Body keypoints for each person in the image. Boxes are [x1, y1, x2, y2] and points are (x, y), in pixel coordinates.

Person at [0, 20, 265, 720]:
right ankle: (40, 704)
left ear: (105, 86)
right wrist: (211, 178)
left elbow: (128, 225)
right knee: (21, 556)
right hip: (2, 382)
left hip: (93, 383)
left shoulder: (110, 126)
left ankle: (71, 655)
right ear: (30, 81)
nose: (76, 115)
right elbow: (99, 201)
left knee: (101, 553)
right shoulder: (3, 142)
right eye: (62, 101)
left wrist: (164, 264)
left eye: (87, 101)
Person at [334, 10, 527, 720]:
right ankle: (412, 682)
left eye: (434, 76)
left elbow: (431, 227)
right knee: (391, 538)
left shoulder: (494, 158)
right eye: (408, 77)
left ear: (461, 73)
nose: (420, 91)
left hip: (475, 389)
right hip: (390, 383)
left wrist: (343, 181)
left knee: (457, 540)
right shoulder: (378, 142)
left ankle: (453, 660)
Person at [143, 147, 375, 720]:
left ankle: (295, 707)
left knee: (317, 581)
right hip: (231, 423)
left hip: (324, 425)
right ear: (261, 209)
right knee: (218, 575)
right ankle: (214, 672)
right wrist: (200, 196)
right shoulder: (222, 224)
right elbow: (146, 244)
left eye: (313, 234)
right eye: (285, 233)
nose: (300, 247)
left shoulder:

_Exercise instructions_
After locating the line containing "right knee: (218, 575)", write out that line and all remaining lines of the records exactly, with nothing added.

_Task result_
right knee: (218, 575)
right ankle: (214, 672)
right wrist: (200, 196)
right shoulder: (222, 224)
right elbow: (146, 244)
left eye: (313, 234)
right eye: (285, 233)
nose: (300, 247)
left shoulder:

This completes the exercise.